Tuesday, August 07, 2012

Cost of Independence...and its Worth

I am often told, by well meaning friends, that I am a Grown-up now. That somehow, this business of being a Grown-up implies that I can, and should be able to make my own decisions. I am sure, I often say this, well-meaningly, to my friends as well. But of late, and only of late, I've begun to wonder what a sham that really is.

Being a Grown-up, does not mean a thing. Or perhaps, it means too many things, and not one of us can quite put our finger on an exact, enclosed in angular brackets, sort of definition. Which probably is why we walk around, all of us, with these myriad ideas of what our role as a Grown-up in Modern India should really entail. Traditionally, of course, things were probably much simply designed. I say probably, because I have no real experience having lived in these "traditional, more organised times", and as such, I can only venture what I can, at best, call an optimistic guess. Optimistic, for the thought that, if present times are such a mess, the times before and the times to come must offer a clearer perspective, a neater thinking to things. I may be entirely wrong, of course, but I am rather hoping that I am not.

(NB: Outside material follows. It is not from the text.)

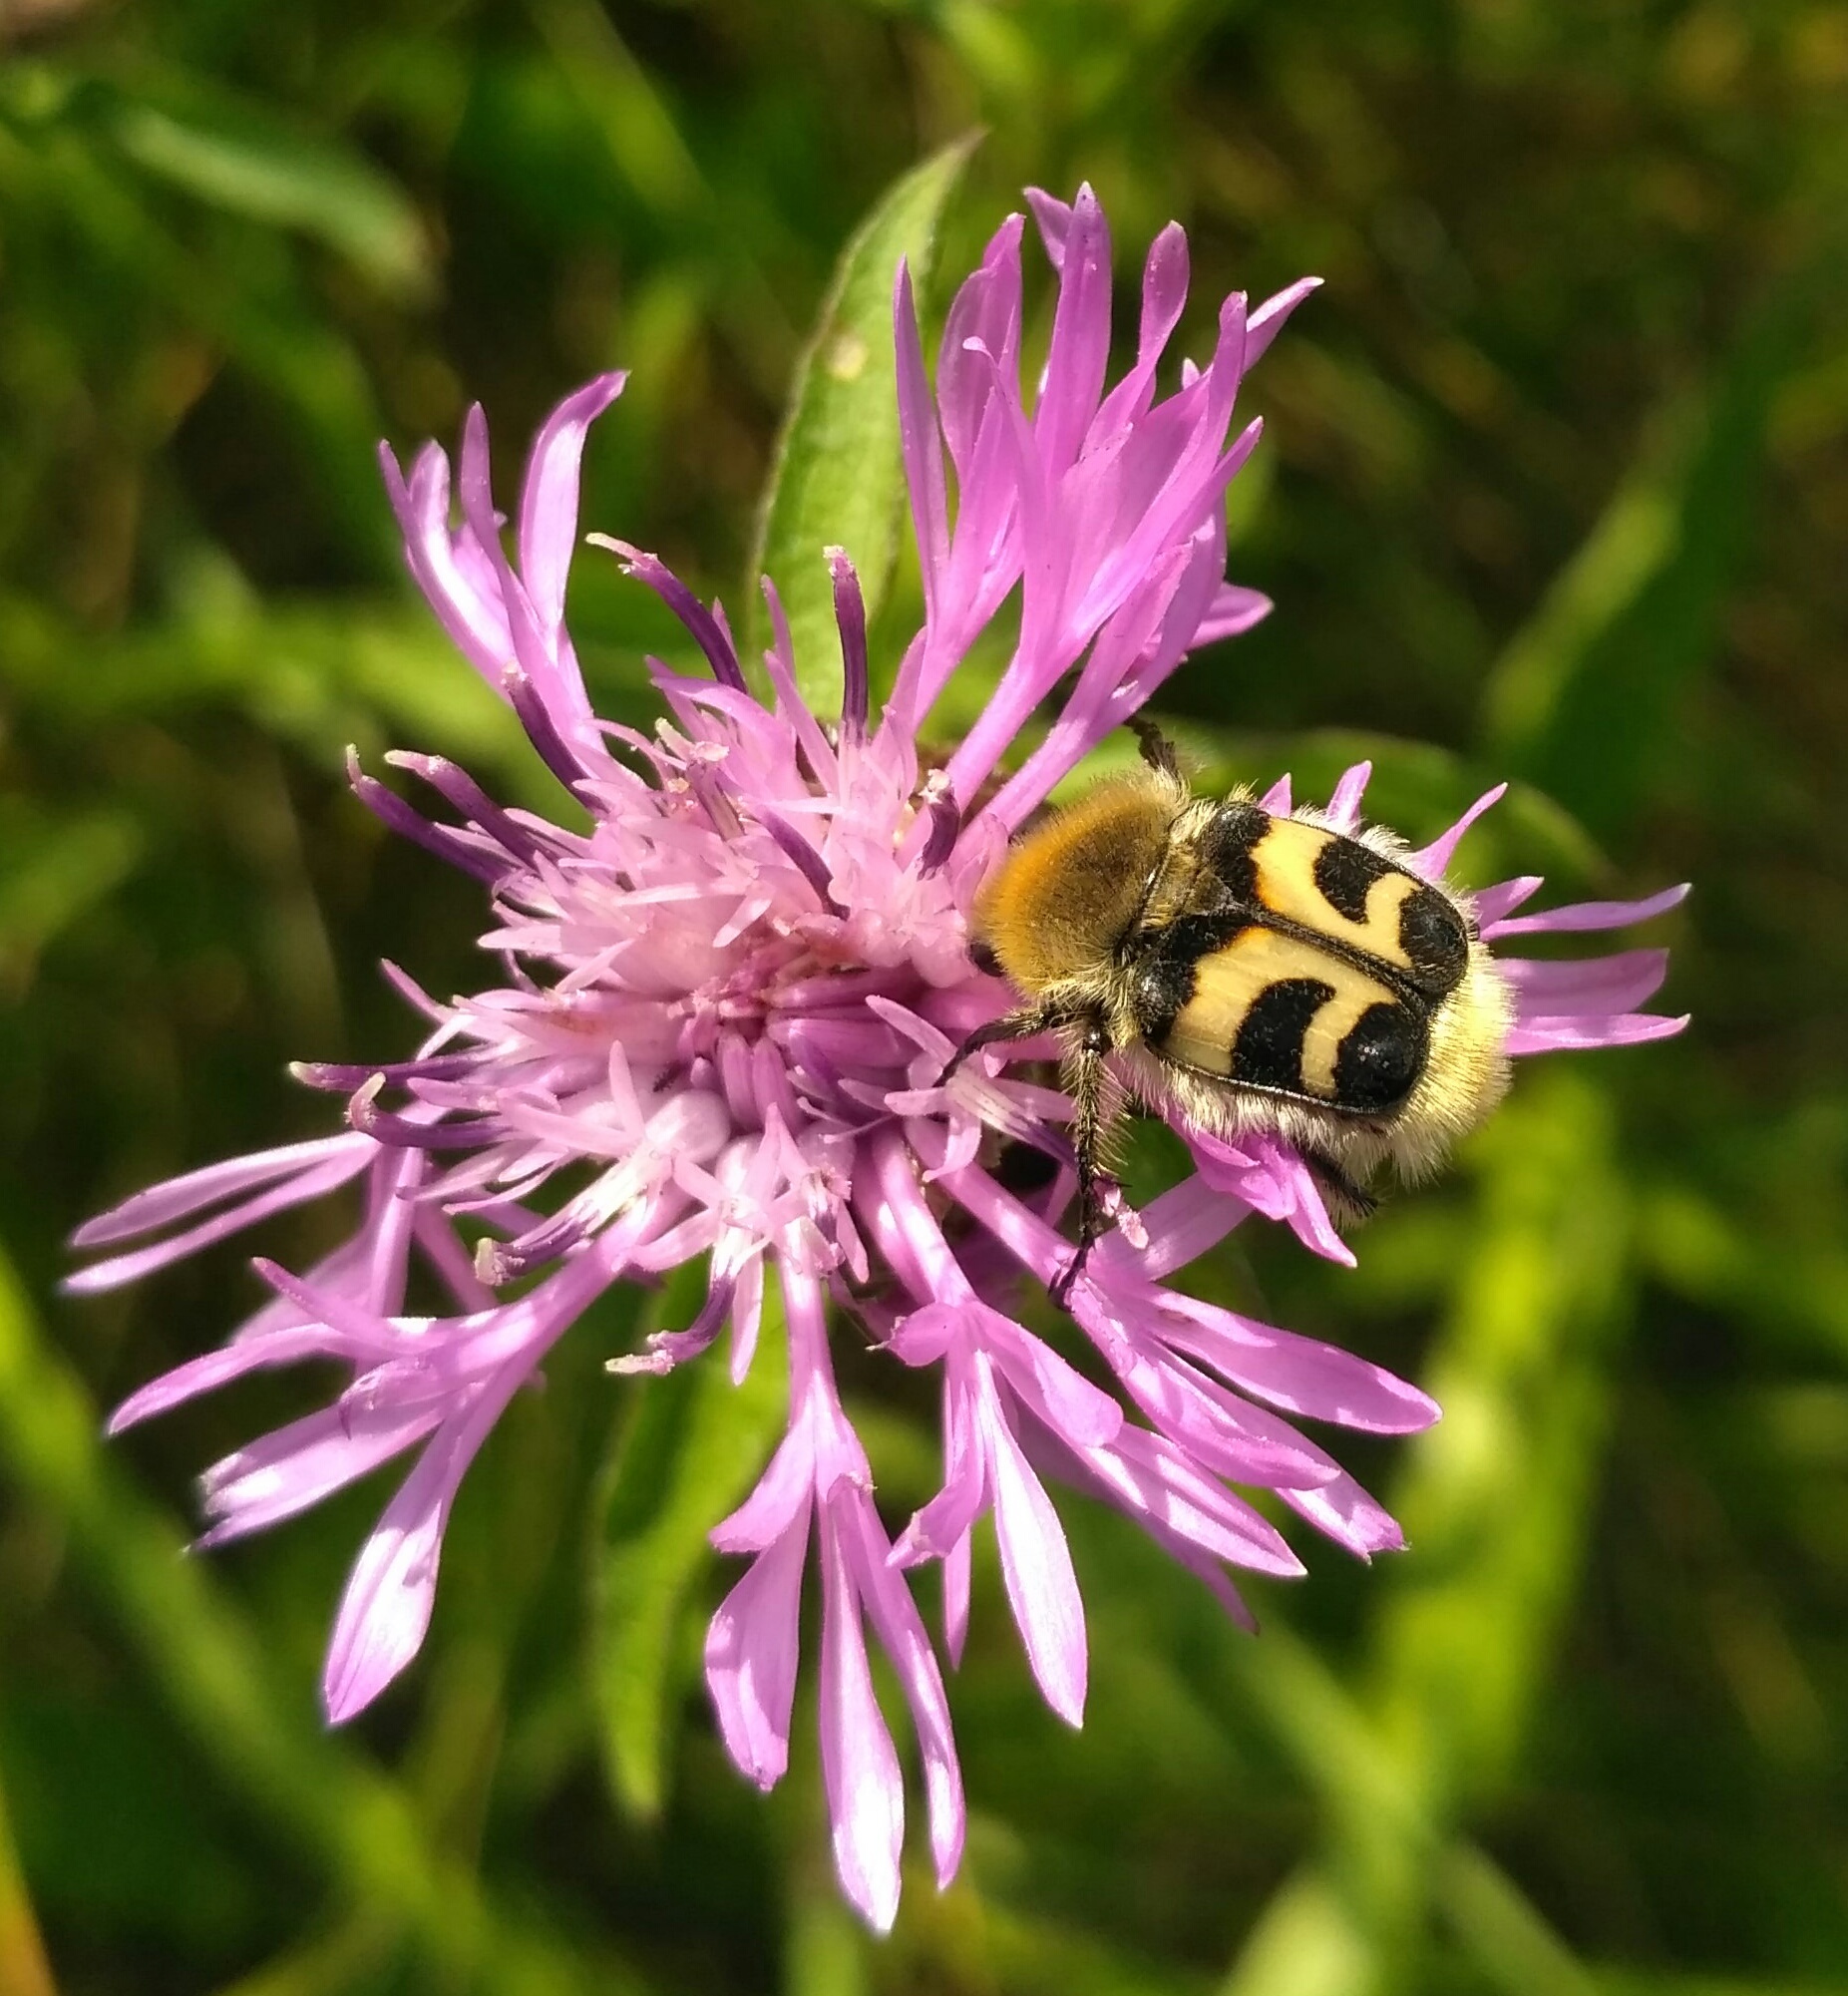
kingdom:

So, my problem with the present state of affairs is this--we are still a culture which places an enormous emphasis on the family unit--and the family unit, where the parent/parent figures make most of our decisions for us. All keeping the child's best interest at heart of course. And I say this, without sarcasm, condescension or judgement. Neither is this my problem, really, it is merely one of the parameters that define my problem. My problem then, is this change that some of us have perhaps willingly, and perhaps unknowingly, entered into. The change, from being our parents' children to independent, but unattached adults. We, who sort of, kind of, "move out" of our homes, either to study or to work, and then a few years, or if we are lucky, months, later, learn that we are now independent. We can now make decisions, where previously, we would have sought permission. We find that we are responsible for finding (and funding) our own food, rent and bills, and by that extension, we can also decide what we wear, where we go, when we go, and who we go with (or without, for the matter). But then, the problem arises, when we realise that no one remembered to send this whole we-the-independent memo to our parents. Who still are under the impression that they make the decisions in their child's lives, just as their parents made theirs. You can clearly imagine the possible conflicts of interests. And when the said conflicts of interests do arise, the best anyone can do, is fumble and feel their way through the dark. Hence the several make-shift arrangements. "I drink, but please don't tell my parents." "I can never wear these shorts at home, but they are okay for here." "My mother still thinks my roommate's a girl." "Don't you dare put the pics of Saturday night on FB, I have family on my list!"

This, this, is the reason why we have been fighting for the same things since the last 50 years--more independence. And it does not help that all of us have friends who have parents who are more progressive than ours, and friends who have parents who are more conservative that ours. So on one hand, I have friends whose parents sit with her and drink, and on the other hand, I have parents who wont even let her pick the clothes to wear. So we are constantly off the mark while judging our own parents' progressiveness (or should I be saying permissiveness, really?). Which is probably why I was shocked when at 18, my parents let me move out of a convent hostel and into an apartment in an area they had not even been to, with 3 girls they had barely met and I knew for less than 6 months myself. And probably why I am shocked now at almost 27, and having survived 'independently' 4 jobs, 2 different cities, 3 different houses and more threatening-to-be-life-changing crisis than I care to even tell them, my folks won't let me take up an apartment on my own. So when my friends tell me I am a grown up, I am not even sure what that even means.

Am I looking for an answer here? I am not sure myself. I am just asking the question, and hoping that would take me somewhere. Answers, are after all, just collateral damage, are they not?